RIP, VIP cup lists. Since luxury travel began to re-emerge as the pandemic waned, it has been carp passport, leaving the industry to balance the pent-up demand of a burst dam with a host of permanent obstacles.

One of the results has been the willingness of travelers to spend more for the good experience. “When the world was put on hiatus, the wealthiest had time to dream big,” says travel specialist Keith Waldon of Departure room, noting that most of its clients’ budgets have doubled year over year. “Whatever they do before, people want to do it at a higher level.” Cari Gray Gray & Co. observed a similar trend. “Now it’s not just a driver but a driver on standby,” she says, “and not just a yacht for the day but for the week.”

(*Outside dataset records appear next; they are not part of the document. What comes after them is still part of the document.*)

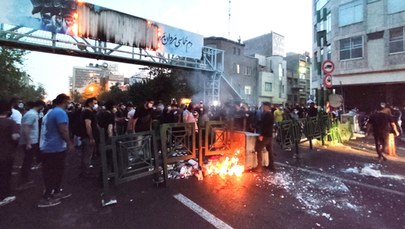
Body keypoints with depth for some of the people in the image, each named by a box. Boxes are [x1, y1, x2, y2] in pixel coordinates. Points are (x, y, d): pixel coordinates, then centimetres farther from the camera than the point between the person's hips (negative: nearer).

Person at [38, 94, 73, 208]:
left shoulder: (50, 112, 13)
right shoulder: (60, 112, -19)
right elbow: (63, 131, -25)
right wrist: (70, 143, -13)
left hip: (47, 147, 10)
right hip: (55, 148, -10)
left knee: (51, 172, 19)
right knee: (54, 173, 1)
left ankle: (56, 192, 30)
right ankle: (45, 198, 11)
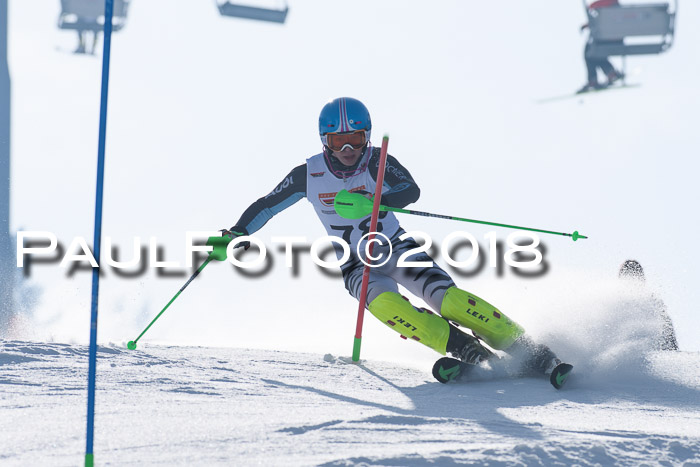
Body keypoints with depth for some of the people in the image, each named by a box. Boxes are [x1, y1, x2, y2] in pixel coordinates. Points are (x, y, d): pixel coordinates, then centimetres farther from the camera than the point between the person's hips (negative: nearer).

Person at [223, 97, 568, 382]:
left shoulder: (377, 162, -14)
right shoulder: (309, 175, -8)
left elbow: (411, 191, -31)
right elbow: (266, 206, 4)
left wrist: (371, 201, -47)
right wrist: (234, 236, -8)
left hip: (397, 250, -1)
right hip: (357, 267, 1)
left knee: (449, 299, -24)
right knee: (384, 303, -33)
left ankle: (528, 350, -18)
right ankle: (465, 350, -35)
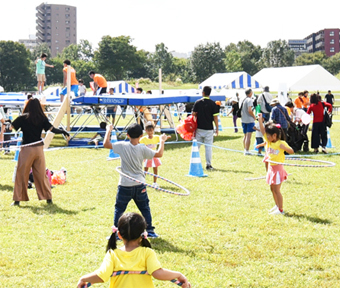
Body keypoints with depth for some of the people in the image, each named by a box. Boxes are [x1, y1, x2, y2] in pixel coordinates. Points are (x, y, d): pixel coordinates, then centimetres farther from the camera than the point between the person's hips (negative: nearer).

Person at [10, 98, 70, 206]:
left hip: (27, 149, -3)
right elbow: (52, 129, -2)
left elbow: (11, 127, -5)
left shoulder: (23, 118, -6)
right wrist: (63, 131, 14)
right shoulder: (42, 118, 1)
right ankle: (48, 198, 14)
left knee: (21, 174, 4)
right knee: (41, 174, 11)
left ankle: (17, 199, 3)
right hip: (39, 148, 3)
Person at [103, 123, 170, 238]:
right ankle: (150, 230, 19)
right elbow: (159, 154, -4)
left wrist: (108, 130, 8)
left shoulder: (122, 146, -10)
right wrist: (162, 141, 10)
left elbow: (106, 144, -5)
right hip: (139, 185, 1)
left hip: (124, 185, -1)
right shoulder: (142, 149, -8)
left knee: (119, 209, 8)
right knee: (145, 208, 16)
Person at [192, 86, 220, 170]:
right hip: (209, 128, -2)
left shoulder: (197, 102, 0)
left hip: (199, 128, 2)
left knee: (196, 146, 10)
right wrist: (217, 128, 4)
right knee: (208, 147, 2)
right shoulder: (212, 104, -4)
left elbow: (193, 115, 2)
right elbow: (215, 117, -4)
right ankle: (208, 165, 1)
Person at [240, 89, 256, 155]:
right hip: (249, 120, -8)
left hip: (243, 120, 8)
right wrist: (254, 116, -9)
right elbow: (249, 110, -21)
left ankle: (245, 149, 22)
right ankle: (247, 151, -10)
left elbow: (241, 110, 17)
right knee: (248, 136, -7)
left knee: (245, 135, 16)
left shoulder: (243, 100, 13)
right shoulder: (249, 100, -12)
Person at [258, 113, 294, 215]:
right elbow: (262, 130, -1)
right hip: (271, 168, 7)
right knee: (272, 189, 16)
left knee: (276, 190, -6)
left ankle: (281, 210, 1)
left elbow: (292, 151, -20)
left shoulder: (281, 143, -15)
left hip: (278, 168, -7)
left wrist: (284, 147, -36)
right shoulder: (269, 141, 4)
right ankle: (277, 206, 30)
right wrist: (260, 119, -10)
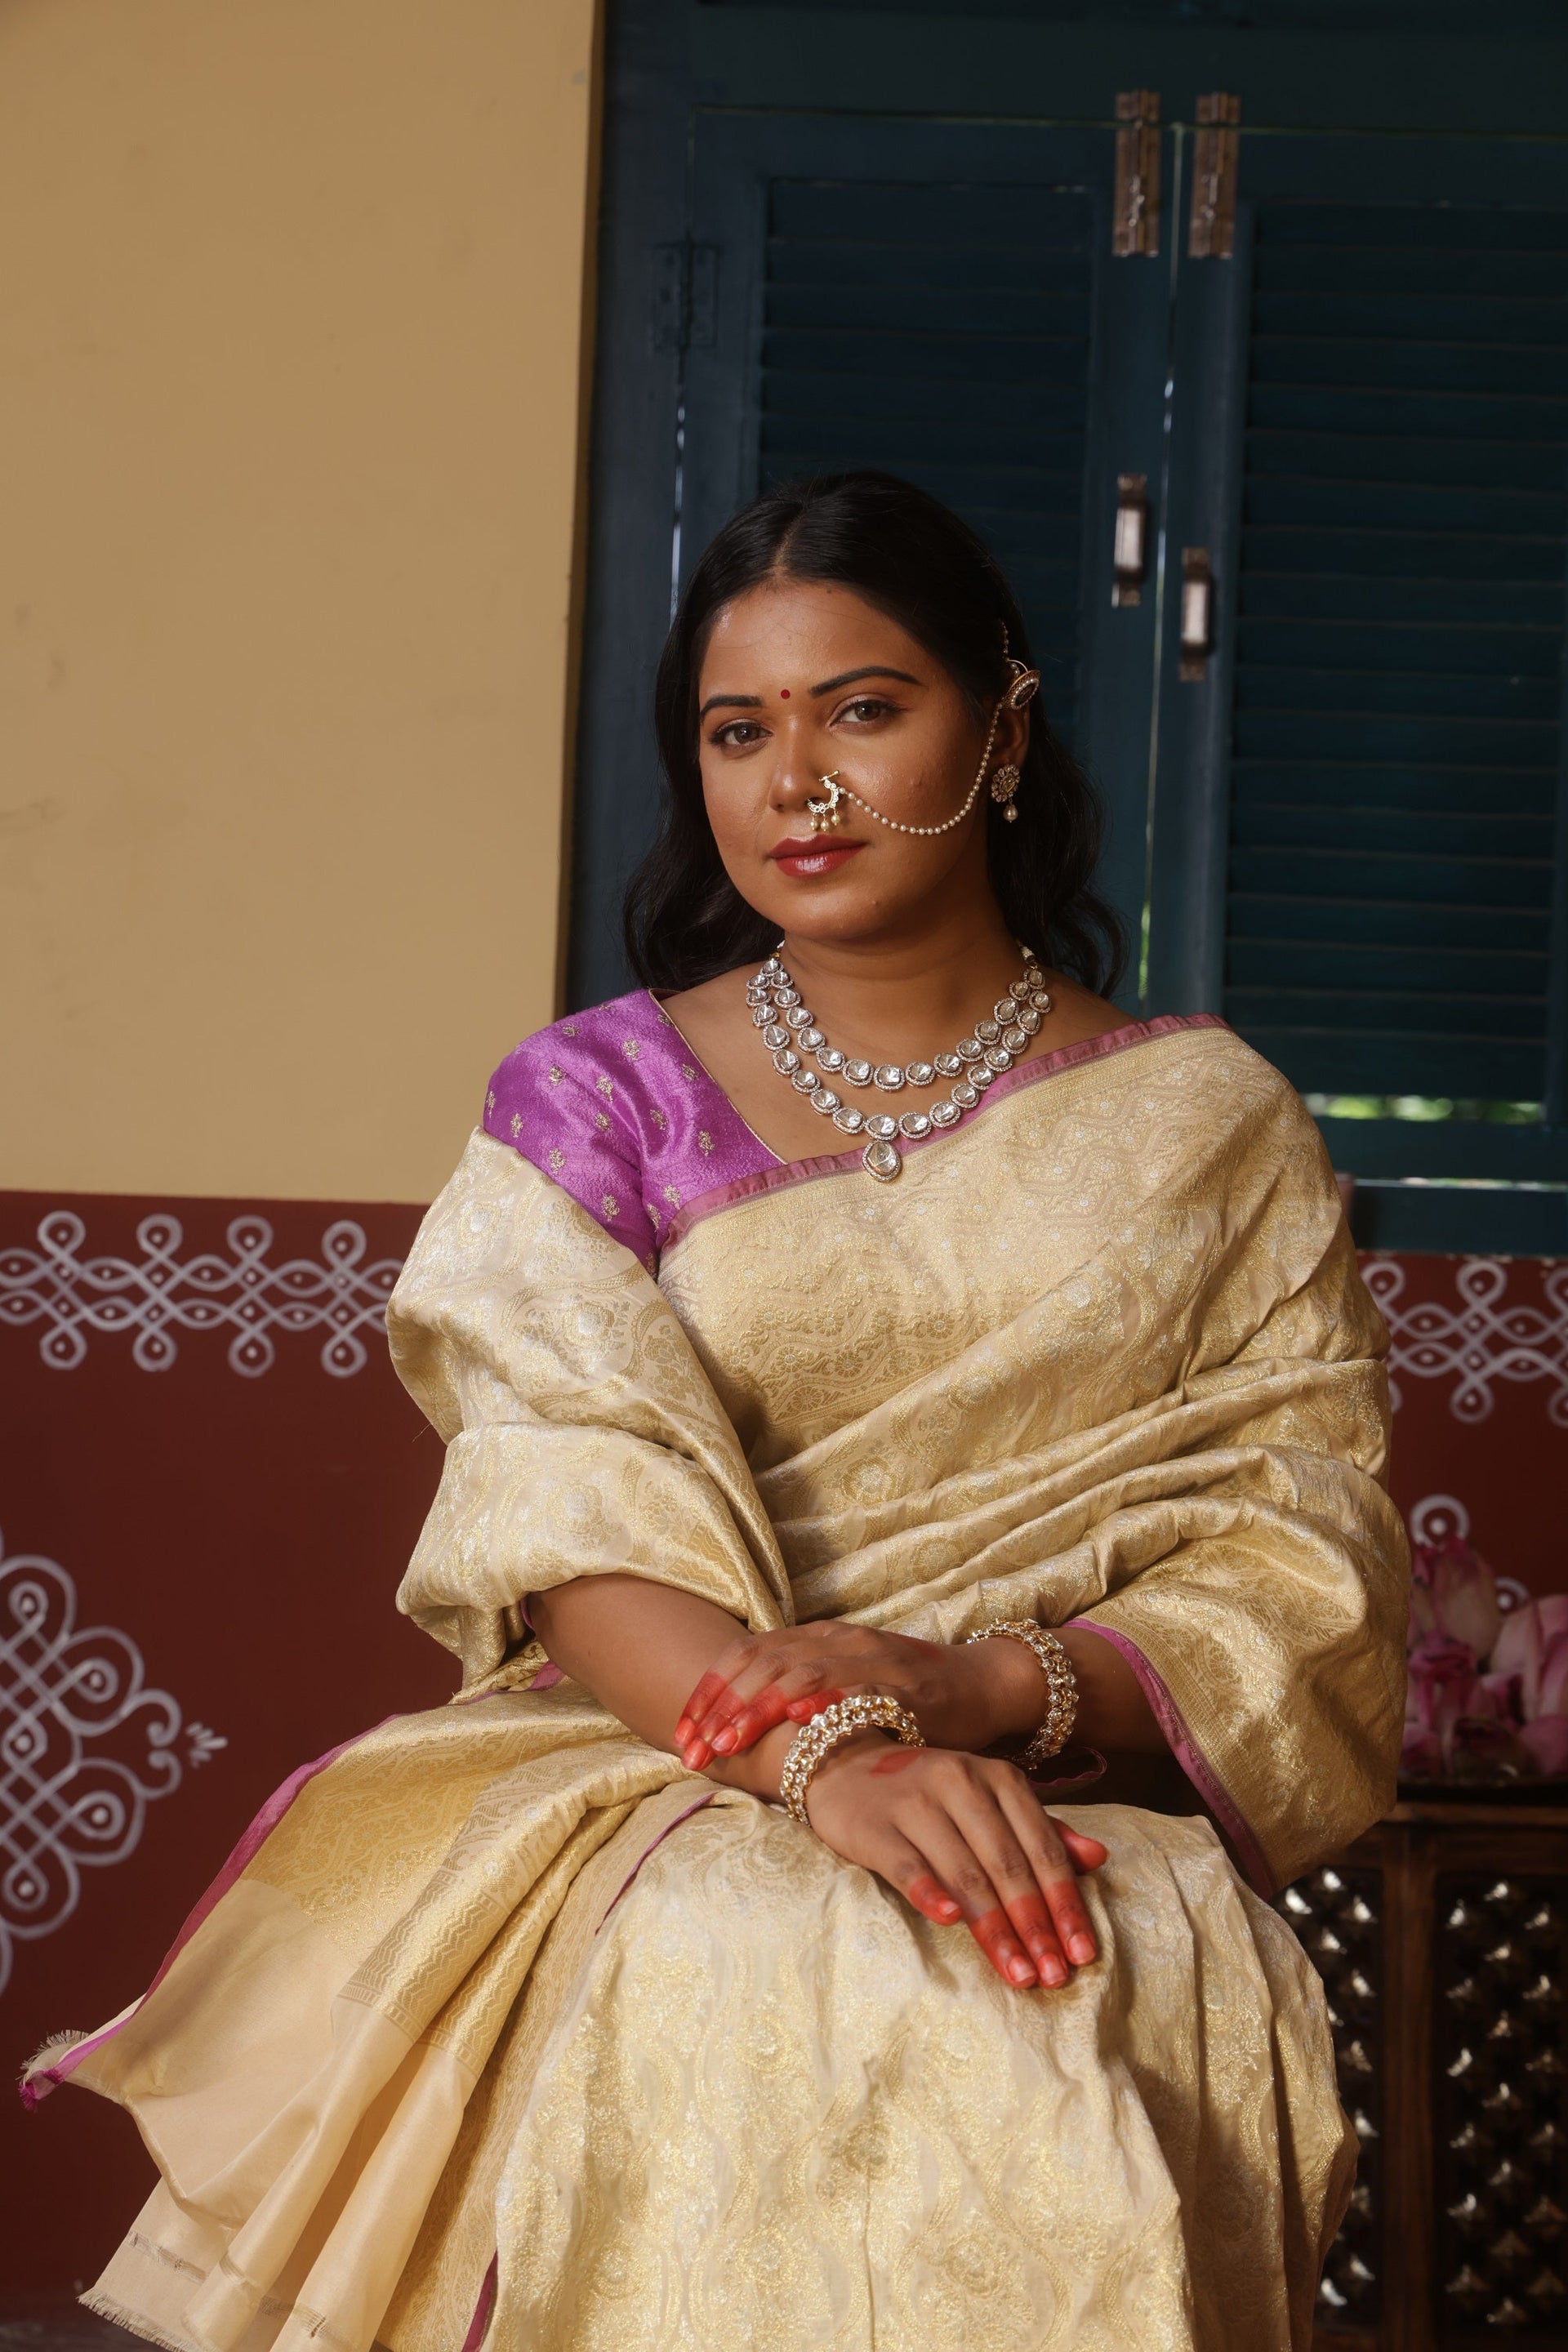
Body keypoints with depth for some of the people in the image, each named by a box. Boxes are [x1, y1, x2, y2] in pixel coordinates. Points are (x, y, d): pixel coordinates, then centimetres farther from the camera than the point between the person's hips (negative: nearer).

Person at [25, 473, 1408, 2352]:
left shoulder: (1205, 1125, 13)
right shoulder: (593, 1100, 11)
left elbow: (1296, 1573, 4)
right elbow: (576, 1512, -5)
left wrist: (987, 1683, -16)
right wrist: (821, 1755, -25)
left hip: (1080, 1797, 1)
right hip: (642, 1774, 0)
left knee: (1134, 1991, -37)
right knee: (744, 1979, -38)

No wonder hotels can no longer rely on oversized penthouses or impeccable service as the clincher, notes Scott Dunn Private directs Jules Maury. “It’s about what you can get out of a destination,” she says. Discover the new yacht operated by Borgo Santo Pietro that Maury has reserved for clients; he takes them on Tuscan coastal getaways with a chef trained at the hotel’s Michelin-starred restaurant. The recently opened Villa Petriolo nearby is a 395-acre farm with miles of hiking trails and a resident falconer, while Sweden hotel in the trees just added a 365-square-foot Biosphere guesthouse, designed by Bjarke Ingels, covered with 340 birdhouses; input from local birdwatchers should maximize nesting. Safari camps are heavy in the trend of treehouses (or other private accommodation integrated with nature), too. And a company called 700,000 hours is a sort of mobile feast of hotels: every six months it uproots itself for another exotic location – rural Cambodia, perhaps, or Brazil – and settles in an idiosyncratic structure, be it a palace or a barge.

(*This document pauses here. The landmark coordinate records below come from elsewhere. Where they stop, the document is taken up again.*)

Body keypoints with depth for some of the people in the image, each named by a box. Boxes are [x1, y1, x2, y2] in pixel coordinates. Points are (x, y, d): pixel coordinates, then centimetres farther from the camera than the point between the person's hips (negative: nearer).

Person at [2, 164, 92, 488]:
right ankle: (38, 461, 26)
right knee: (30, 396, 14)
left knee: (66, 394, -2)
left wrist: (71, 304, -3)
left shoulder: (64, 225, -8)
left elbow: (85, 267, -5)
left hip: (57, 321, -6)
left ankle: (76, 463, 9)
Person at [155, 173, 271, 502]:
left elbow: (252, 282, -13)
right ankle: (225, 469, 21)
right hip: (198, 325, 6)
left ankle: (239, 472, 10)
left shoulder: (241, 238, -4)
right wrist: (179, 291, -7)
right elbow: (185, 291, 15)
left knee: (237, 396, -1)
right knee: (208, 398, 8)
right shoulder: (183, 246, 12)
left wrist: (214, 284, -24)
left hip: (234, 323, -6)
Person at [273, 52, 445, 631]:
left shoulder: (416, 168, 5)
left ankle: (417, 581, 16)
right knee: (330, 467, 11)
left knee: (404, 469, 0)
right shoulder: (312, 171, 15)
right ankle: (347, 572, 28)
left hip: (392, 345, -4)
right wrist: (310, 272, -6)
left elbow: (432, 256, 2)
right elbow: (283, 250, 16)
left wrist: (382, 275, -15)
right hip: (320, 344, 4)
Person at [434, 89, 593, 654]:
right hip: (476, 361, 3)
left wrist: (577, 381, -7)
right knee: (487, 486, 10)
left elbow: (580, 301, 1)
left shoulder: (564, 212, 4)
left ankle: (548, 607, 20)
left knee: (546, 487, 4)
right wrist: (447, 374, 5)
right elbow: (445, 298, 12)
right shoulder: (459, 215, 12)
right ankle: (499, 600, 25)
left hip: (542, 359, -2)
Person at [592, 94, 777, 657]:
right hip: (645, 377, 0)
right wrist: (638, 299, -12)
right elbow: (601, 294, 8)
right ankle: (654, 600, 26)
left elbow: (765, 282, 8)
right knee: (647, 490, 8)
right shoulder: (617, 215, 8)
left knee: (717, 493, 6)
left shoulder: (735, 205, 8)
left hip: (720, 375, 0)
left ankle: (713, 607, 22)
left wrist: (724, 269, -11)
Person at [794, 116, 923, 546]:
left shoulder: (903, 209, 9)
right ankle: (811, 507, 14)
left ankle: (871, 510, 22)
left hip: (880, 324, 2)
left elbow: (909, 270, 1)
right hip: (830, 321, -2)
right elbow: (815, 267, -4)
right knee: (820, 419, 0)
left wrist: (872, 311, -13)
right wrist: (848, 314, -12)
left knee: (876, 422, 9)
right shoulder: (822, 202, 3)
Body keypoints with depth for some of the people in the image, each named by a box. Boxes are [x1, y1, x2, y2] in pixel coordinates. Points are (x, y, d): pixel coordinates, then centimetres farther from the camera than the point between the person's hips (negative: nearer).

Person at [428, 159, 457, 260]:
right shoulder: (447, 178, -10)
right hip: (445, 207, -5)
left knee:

Traditional travel brands are also choosing to expand beyond brick and mortar. Waldon reports huge customer demand for this year’s launch of the incessantly delayed Ritz-Carlton yacht, currently scheduled for August; Aman will also launch a 50-suite, 600-foot ship in 2025, named Project Sama. Orient Express, sidelined as a brand for several years, will soon return to the limelight under new ownership, Accor. It will add more trains – with private bathrooms, a first – as well as namesake hotels, connected as a luxury network.

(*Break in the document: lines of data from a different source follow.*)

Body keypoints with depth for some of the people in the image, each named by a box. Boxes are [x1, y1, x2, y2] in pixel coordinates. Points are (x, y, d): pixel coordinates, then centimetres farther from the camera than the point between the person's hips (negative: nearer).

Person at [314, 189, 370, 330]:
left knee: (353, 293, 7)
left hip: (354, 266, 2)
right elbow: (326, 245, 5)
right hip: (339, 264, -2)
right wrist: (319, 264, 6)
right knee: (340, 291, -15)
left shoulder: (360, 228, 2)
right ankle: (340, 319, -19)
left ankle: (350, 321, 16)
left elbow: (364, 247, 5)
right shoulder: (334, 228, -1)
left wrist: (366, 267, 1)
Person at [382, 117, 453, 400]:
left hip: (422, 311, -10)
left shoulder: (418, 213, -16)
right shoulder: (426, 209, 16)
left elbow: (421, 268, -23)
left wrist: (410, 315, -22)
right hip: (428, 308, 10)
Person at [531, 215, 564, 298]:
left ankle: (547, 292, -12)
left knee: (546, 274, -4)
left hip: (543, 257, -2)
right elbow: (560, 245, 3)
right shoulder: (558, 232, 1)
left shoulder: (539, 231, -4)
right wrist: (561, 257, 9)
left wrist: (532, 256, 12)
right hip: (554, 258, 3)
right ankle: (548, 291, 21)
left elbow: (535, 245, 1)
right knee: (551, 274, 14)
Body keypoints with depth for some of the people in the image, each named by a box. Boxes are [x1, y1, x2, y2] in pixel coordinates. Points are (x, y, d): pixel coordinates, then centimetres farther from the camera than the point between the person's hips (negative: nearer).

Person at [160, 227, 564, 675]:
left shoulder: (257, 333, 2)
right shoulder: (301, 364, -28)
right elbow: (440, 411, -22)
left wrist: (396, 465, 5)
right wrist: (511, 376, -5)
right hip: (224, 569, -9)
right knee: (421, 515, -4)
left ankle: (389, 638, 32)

Travel now even crosses the final frontier. Blue origin and co. will soon be joined by Spaceship Neptune, an eight-seat capsule with a helm that glides 100,000 feet through the sky to the edge of space, a six-hour trip that costs $125,000 per person. Waldon has already made offers for two million-dollar takeovers, and the operator, perspective from spacereports that all trips in 2024, the launch year, are sold out.

Space is demanded in every sense of the word. Waldon reports that customers are en masse booking trips everywhere from Italy to Montana — sometimes four or five separate trips and destinations via a single request — through 2025, to ensure there’s room for them. “It’s so far out that it’s often hard to get rates, but we just stop there,” he says, noting that there’s a new mantra among his wealthier clients: “Life is precious , nothing is guaranteed and everything is high.”